Step 2: Slice banana thinly and layer on top of peanut butter.
Step 3 (Optional): Drizzle honey or sprinkle chia seeds/cinnamon for extra flavor and nutrients.
🍴 Nutrition Info (Approximate per serving):
Nutrient | Amount |
---|---|
Calories | 300–350 kcal |
Protein | 7–9g |
Carbs | 35–40g |
Fat | 15–18g |
Fiber | 4–5g |
🕒 When to Eat This Snack?
- Pre-workout (30–60 mins before): Fuels your session with quick digestible carbs plus sustained energy from fats.
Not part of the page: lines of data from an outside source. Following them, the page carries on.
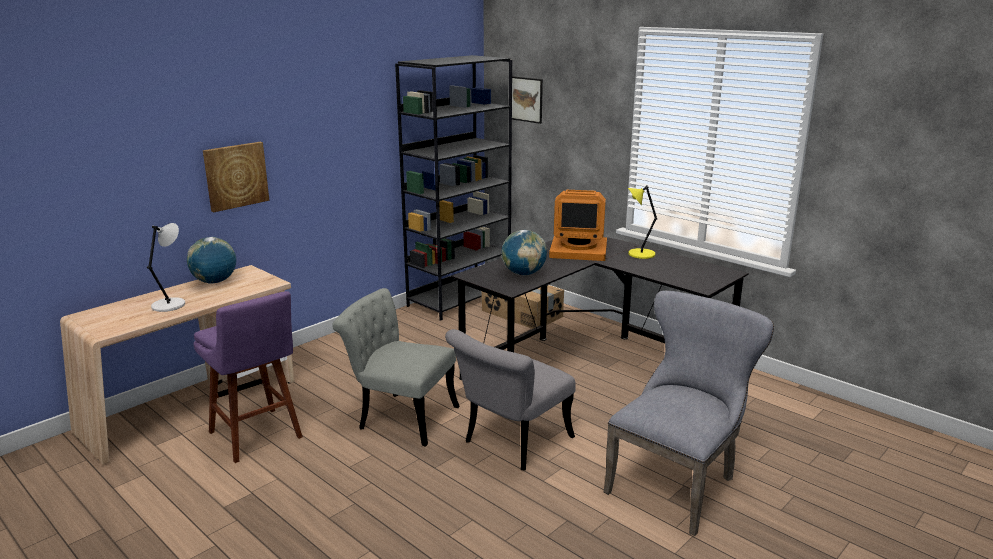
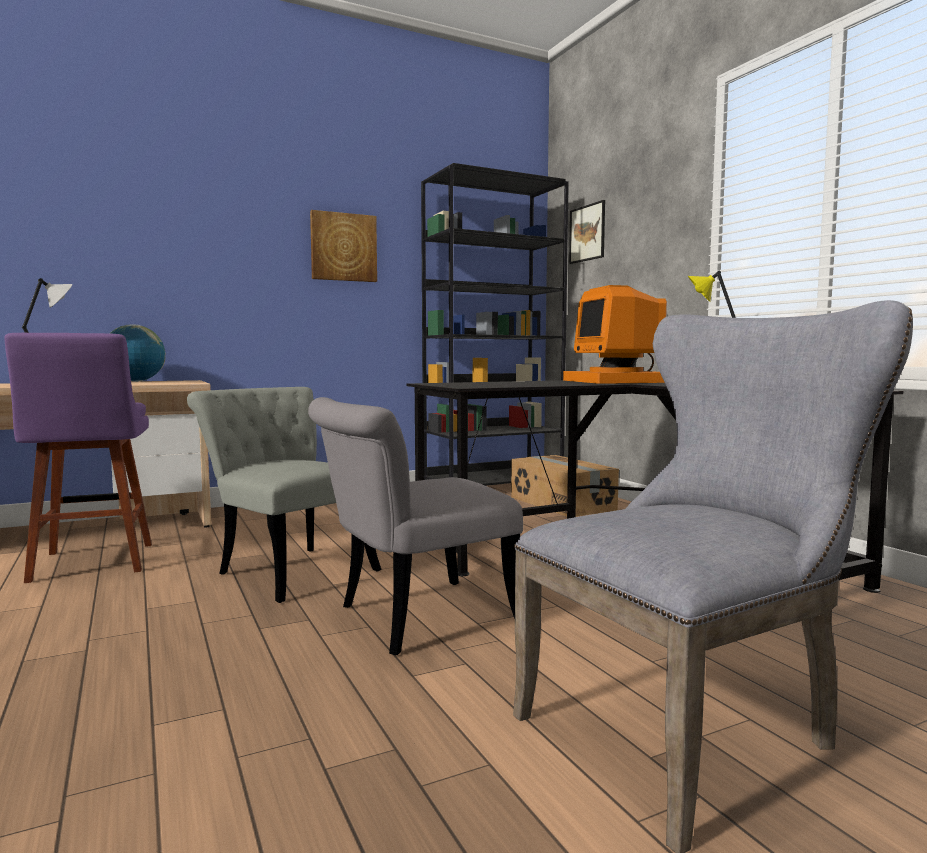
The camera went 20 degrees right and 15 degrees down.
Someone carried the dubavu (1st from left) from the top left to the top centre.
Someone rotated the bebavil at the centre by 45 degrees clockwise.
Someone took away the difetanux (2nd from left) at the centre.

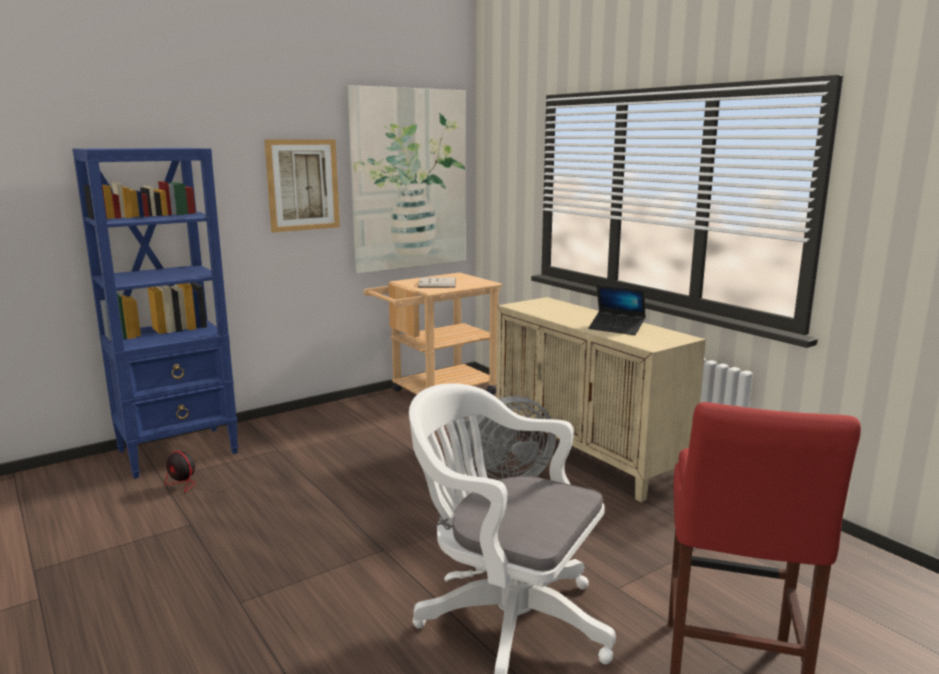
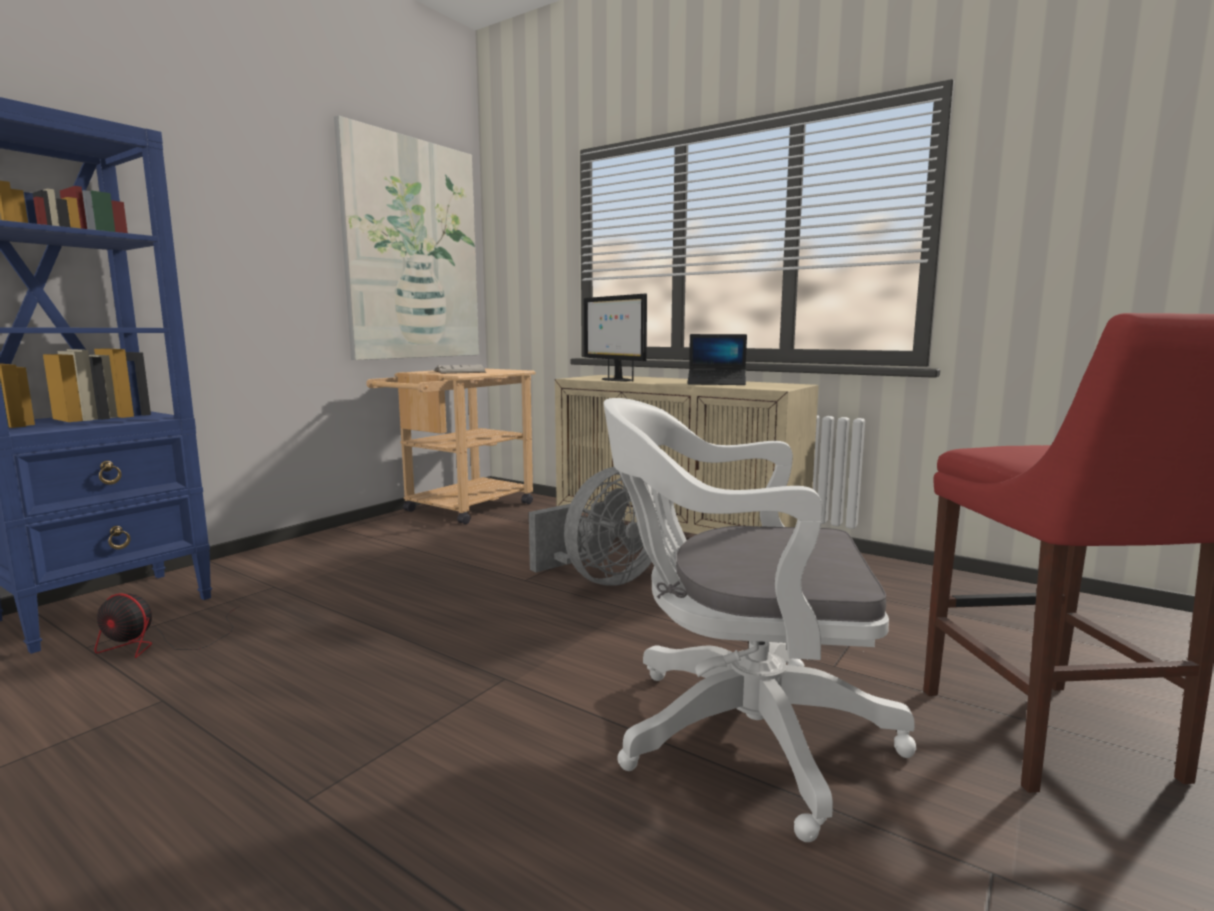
The camera went 20 degrees left and 5 degrees down.
Someone put down the bebavil at the centre.
Someone took away the dubavu (1st from left) at the top left.

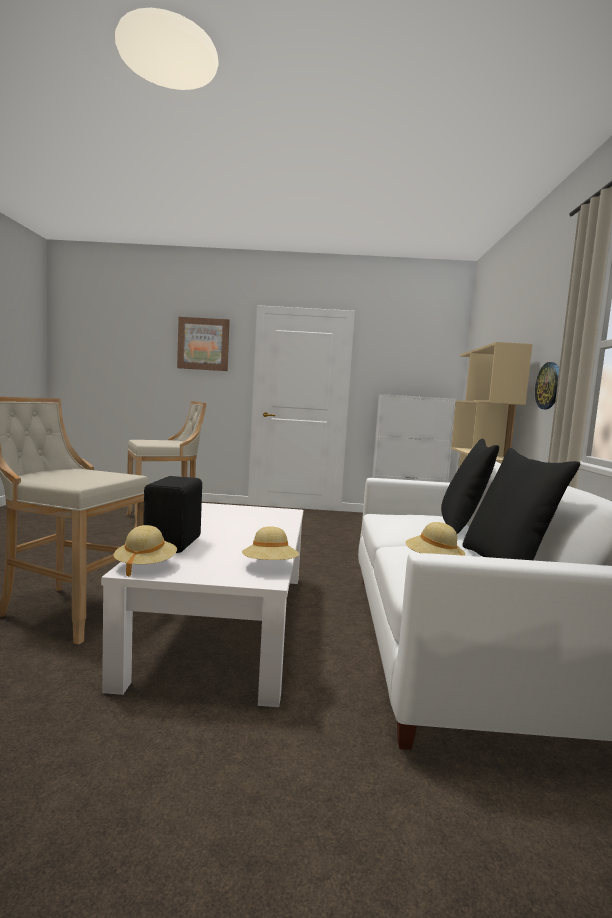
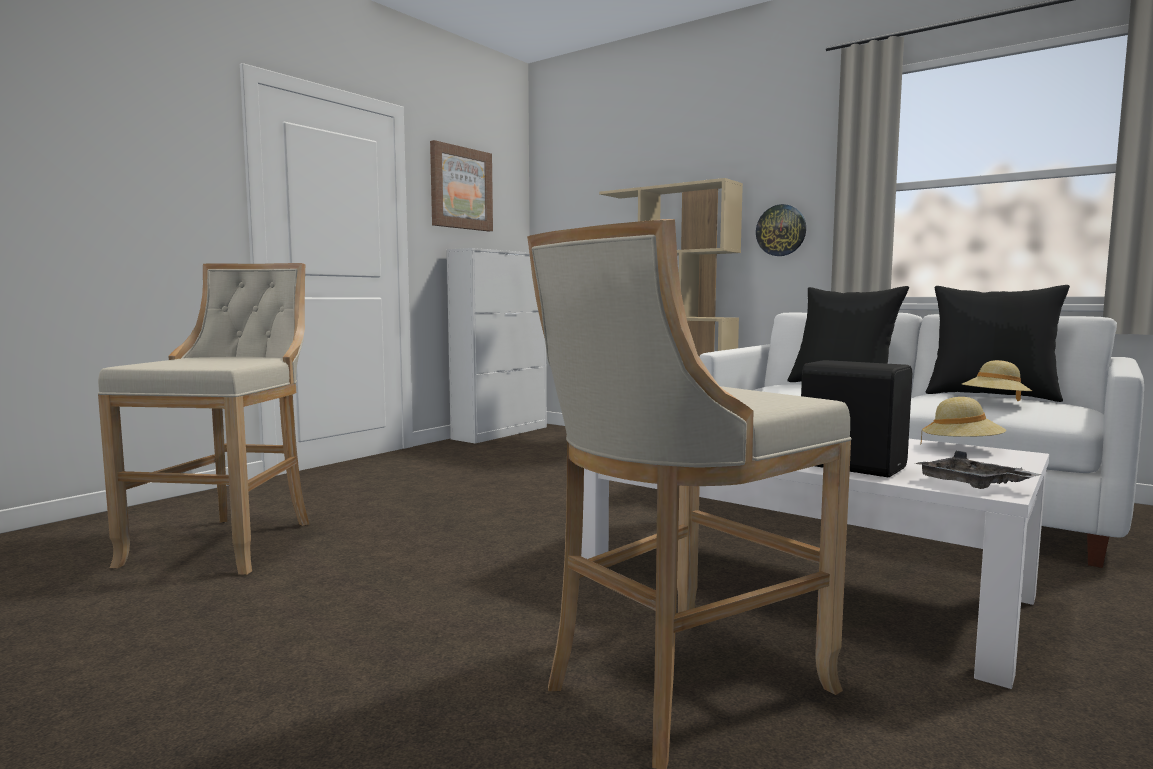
The camera went 55 degrees left and 0 degrees up.
Someone carried the dubavu from the middle left to the top centre.
Someone swapped the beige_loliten (1st from left) at the middle left for the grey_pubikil at the middle right.

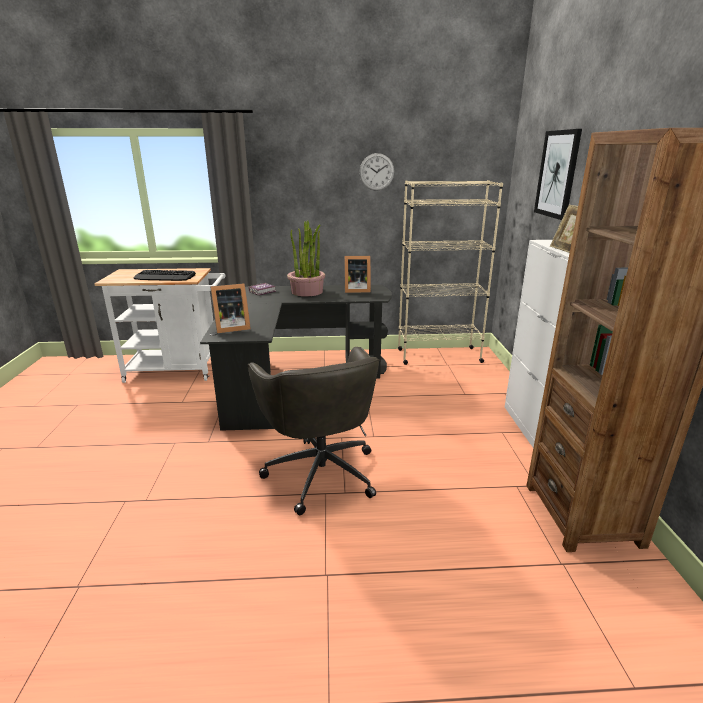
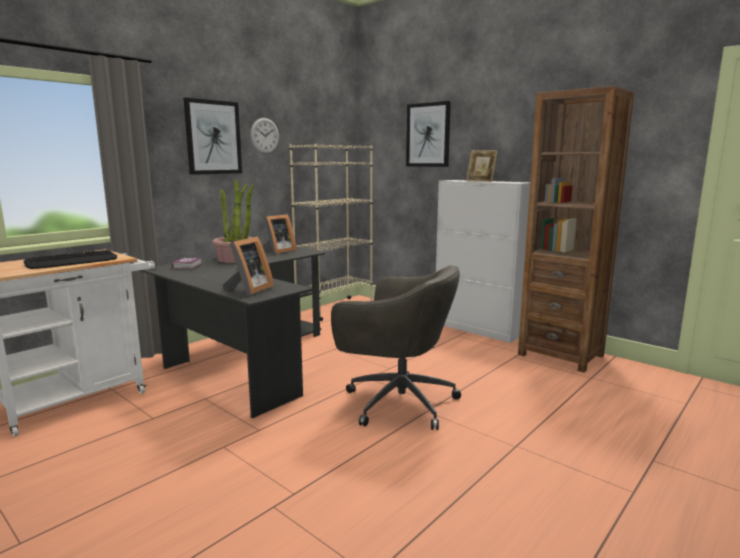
The camera went 45 degrees left and 10 degrees down.
Someone put up the dubavu (1st from left) at the top left.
- Post-workout: Helps replenish glycogen and repair muscles when combined with a protein-rich meal later.
💡 Pro Tips:
- Swap peanut butter for almond or cashew butter if you want variety.
- Add a sprinkle of crushed nuts for crunch and extra protein.
- Keep banana slightly underripe for slower sugar release.